Einer Studie der Universität Kopenhagen zufolge verschwindet bei jungen Menschen in den Mittzwanzigern bei völliger Ruhestellung eines Beines über 14 Tage ungefähr ein Drittel ihrer Muskelmasse.
Der Wiederaufbau anschließend dauert zwar deutlich länger als der Abbau, aber keine Angst, der Muskel erinnert sich dank des sogenannten “Muscle-Memory-Effekts” an seine frühere Leistungsfähigkeit, so dass man nicht wieder auf absolutem Anfängerniveau beginnen muss.
9. Warum sind Männer oft kräftiger als Frauen?
Um diese Frage umfassend zu beantworten, muss man zwischen anatomischen und gesellschaftlichen Ursachen differenzieren.
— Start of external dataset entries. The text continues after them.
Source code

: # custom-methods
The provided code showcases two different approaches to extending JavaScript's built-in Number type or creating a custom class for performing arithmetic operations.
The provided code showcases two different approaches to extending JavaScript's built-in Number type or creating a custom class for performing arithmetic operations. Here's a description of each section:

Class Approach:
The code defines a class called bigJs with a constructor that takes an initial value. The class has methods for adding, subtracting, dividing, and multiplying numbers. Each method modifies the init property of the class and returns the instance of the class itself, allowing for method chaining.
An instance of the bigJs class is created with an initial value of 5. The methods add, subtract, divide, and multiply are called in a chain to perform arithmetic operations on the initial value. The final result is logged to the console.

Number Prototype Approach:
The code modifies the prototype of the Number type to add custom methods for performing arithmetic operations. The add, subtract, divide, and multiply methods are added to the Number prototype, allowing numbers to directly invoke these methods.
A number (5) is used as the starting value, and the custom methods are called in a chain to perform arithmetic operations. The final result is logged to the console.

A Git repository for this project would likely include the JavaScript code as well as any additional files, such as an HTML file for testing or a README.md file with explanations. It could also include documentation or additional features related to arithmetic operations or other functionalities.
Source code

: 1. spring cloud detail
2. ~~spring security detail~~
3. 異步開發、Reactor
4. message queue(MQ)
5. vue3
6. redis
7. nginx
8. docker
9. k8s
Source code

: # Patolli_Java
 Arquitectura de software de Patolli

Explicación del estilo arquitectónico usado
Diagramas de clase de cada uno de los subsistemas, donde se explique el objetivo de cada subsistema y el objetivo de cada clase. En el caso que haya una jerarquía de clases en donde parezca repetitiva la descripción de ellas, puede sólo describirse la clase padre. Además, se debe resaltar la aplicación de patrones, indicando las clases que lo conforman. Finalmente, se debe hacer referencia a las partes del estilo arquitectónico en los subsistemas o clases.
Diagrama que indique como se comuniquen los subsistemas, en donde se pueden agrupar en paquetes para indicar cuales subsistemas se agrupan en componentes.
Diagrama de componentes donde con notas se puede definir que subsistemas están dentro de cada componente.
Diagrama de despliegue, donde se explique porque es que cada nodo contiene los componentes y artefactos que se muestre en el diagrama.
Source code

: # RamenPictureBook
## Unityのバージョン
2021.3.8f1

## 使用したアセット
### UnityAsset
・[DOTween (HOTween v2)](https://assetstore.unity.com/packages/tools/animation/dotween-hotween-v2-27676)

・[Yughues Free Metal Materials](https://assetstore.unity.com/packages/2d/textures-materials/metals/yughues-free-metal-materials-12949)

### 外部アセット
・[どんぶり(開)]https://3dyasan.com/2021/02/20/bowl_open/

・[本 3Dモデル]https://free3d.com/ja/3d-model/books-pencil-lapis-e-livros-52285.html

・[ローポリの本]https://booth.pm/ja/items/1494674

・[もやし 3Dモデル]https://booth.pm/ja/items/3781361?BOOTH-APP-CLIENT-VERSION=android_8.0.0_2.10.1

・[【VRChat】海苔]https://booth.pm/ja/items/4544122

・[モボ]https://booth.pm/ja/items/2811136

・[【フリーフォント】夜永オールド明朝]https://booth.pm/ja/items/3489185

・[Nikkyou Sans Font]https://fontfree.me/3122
Zunächst haben Männer grundsätzlich eine größere Muskelmasse. Und: Der Körperfettanteil ist bei Männern niedriger. Eine weitere Komponente ist die wichtige Muskelversorgung mit Sauerstoff, die bei Männern durch ein größeres Herz, das größere Lungenvolumen und einer höheren Hämoglobin-Konzentration im Blut besser ist als bei Frauen.
Zuletzt spielen auch die Hormone eine wichtige Rolle. Das männliche Testosteron hat eine stark anabole, also muskelaufbauende Wirkung.
Schon im Kindesalter beobachtet man zudem bei Jungs häufiger als bei Mädchen den Drang, sich miteinander zu messen, Leistung zu zeigen und – besonders kräftemäßig – an ihre Grenzen zu gehen. Dabei spielen neben den Hormonen auch gesellschaftlich geprägte Verhaltensmuster eine wichtige Rolle.
10. Welche Muskeln brauche ich beim Laufen?
Möchte man seine Muskeln für das Laufen trainieren, denkt man in erster Linie an die Beinmuskulatur. Aber aufgepasst: “Läufer benötigen auch die Teile der Skelettmuskulatur, die für die Gesamtstabilität des Körpers verantwortlich sind”, bestätigt Georg Sieger. Dazu gehören die Hüft- und Armmuskeln, im Besonderen aber die Bauch- und Rückenmuskulatur, die für die aufrechte Haltung von zentraler Bedeutung sind.
Neueste Erkenntnisse der Trainingsforschung legen nahe, dass neben klassischen Übungen für diese Muskelgruppen auch Liegestützübungen (von Läufer*innen liebevoll “Stabis” genannt) in unterschiedlichen Ausführungen hilfreich sind.